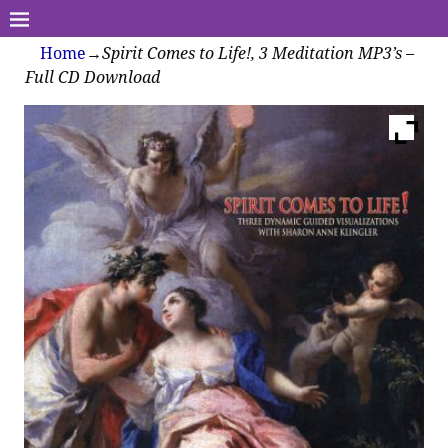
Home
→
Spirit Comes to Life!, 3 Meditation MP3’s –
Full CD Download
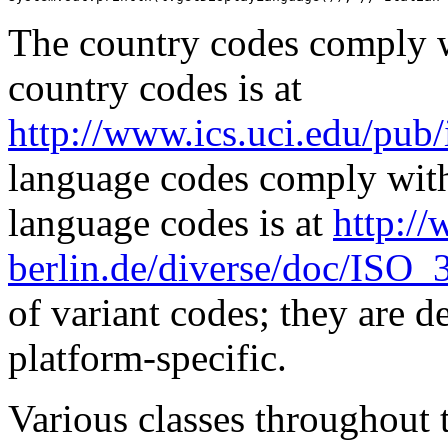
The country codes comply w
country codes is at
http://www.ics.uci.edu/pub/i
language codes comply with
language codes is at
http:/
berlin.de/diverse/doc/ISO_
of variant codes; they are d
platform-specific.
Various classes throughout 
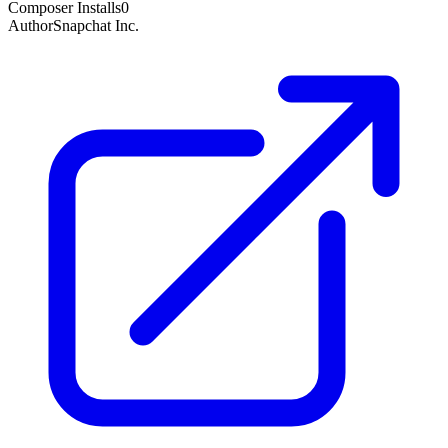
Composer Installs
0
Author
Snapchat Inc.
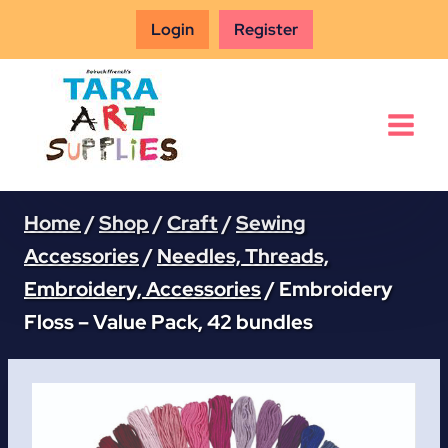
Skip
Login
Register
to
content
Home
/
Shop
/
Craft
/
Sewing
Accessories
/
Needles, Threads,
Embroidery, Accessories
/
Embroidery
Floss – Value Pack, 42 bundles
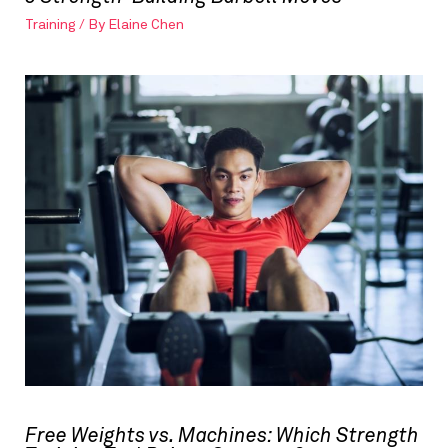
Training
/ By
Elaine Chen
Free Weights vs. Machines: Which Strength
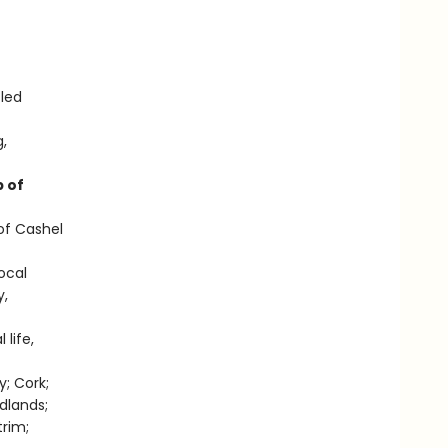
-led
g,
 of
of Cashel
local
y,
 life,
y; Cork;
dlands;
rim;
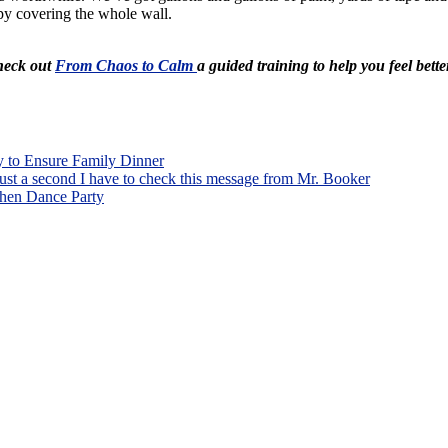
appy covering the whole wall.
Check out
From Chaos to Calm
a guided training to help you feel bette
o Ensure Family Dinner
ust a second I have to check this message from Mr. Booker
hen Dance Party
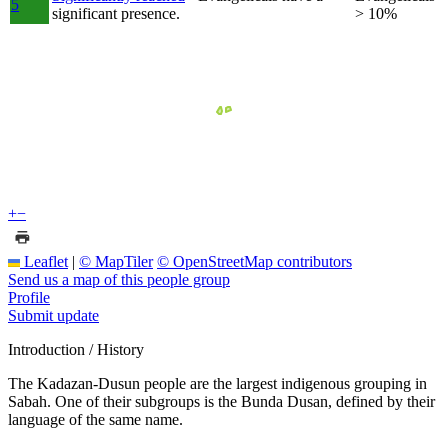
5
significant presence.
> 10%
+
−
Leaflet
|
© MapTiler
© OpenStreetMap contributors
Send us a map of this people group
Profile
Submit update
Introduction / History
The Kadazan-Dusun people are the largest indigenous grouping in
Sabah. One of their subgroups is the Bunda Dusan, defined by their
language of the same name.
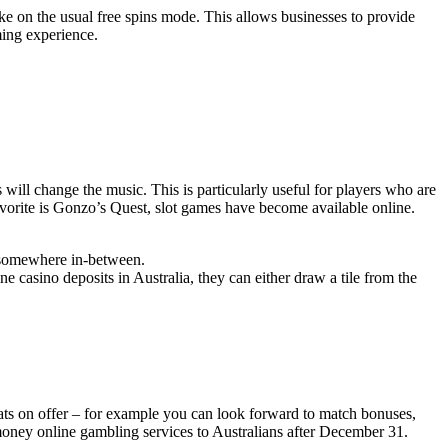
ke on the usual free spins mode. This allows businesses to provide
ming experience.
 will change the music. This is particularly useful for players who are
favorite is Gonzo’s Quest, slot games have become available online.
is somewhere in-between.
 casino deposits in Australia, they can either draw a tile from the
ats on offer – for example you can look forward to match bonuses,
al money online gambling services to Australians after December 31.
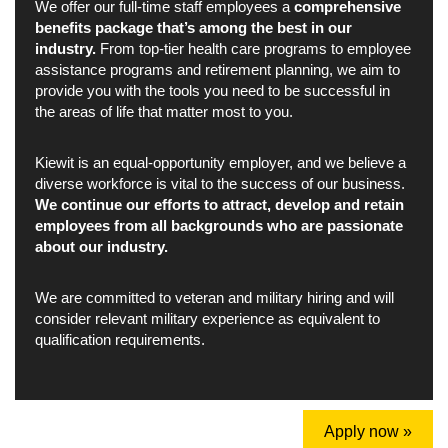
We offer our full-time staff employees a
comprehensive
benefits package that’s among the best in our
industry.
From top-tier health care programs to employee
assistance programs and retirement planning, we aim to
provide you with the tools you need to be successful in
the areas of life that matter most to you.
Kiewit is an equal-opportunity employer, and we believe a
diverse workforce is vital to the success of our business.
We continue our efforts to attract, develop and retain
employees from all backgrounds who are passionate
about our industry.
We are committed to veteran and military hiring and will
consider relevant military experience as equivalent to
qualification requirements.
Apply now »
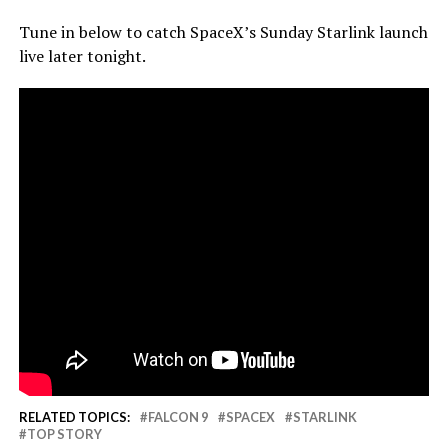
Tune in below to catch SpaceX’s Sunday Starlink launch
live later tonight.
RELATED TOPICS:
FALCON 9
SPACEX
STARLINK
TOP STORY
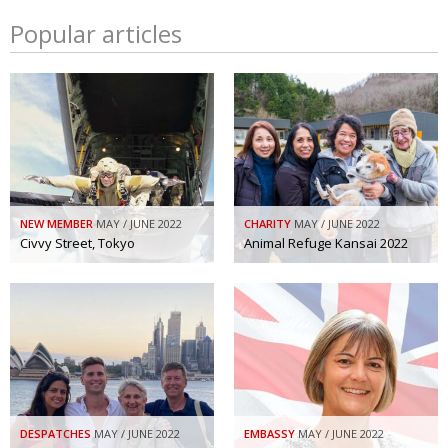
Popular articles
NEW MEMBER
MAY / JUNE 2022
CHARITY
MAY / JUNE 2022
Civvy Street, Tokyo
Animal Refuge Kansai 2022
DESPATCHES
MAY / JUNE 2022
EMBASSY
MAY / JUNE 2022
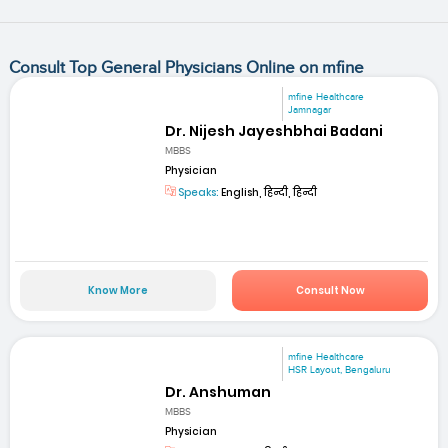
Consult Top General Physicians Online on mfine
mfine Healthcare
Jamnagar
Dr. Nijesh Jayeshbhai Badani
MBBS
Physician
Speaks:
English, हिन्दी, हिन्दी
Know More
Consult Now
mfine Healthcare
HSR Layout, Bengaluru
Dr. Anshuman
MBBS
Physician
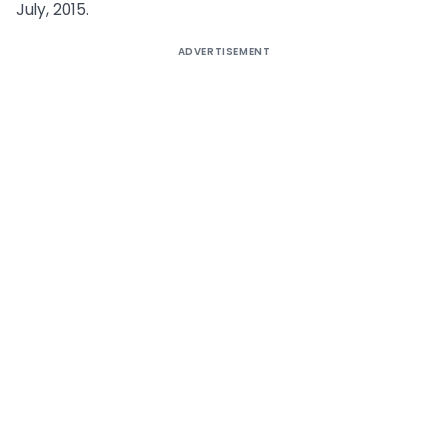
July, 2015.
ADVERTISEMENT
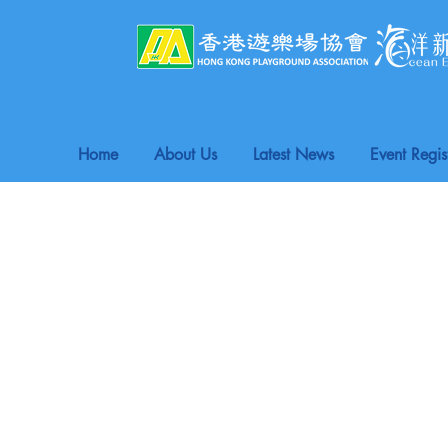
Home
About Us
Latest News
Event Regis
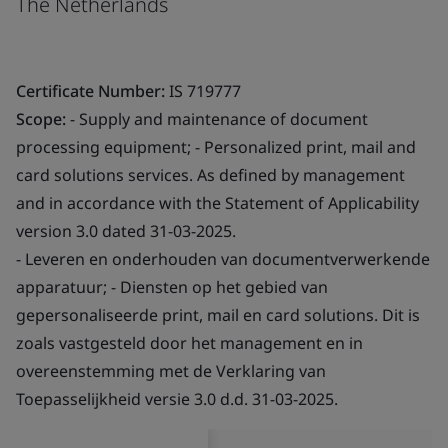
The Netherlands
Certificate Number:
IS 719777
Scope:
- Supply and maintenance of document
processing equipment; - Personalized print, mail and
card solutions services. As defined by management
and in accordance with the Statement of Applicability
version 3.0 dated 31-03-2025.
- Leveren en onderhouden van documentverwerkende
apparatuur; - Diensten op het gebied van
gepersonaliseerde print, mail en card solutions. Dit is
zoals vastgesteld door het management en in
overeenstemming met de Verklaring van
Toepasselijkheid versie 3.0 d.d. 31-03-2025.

-------

### Task details
Each line from the first line of the records through the line containing "The Kadazan-Dusun people" must be reproduced exactly, with both ends included and all pictures omitted; nothing else belongs in the answer.

### Output for this exercise
Home
→
Spirit Comes to Life!, 3 Meditation MP3’s –
Full CD Download
The country codes comply w
country codes is at
http://www.ics.uci.edu/pub/i
language codes comply with
language codes is at
http:/
berlin.de/diverse/doc/ISO_
of variant codes; they are d
platform-specific.
Various classes throughout 
Composer Installs
0
Author
Snapchat Inc.
Skip
Login
Register
to
content
Home
/
Shop
/
Craft
/
Sewing
Accessories
/
Needles, Threads,
Embroidery, Accessories
/
Embroidery
Floss – Value Pack, 42 bundles
Training
/ By
Elaine Chen
Free Weights vs. Machines: Which Strength
-led
g,
 of
of Cashel
local
y,
 life,
y; Cork;
dlands;
rim;
appy covering the whole wall.
Check out
From Chaos to Calm
a guided training to help you feel bette
o Ensure Family Dinner
ust a second I have to check this message from Mr. Booker
hen Dance Party
5
significant presence.
> 10%
+
−
Leaflet
|
© MapTiler
© OpenStreetMap contributors
Send us a map of this people group
Profile
Submit update
Introduction / History
The Kadazan-Dusun people are the largest indigenous grouping in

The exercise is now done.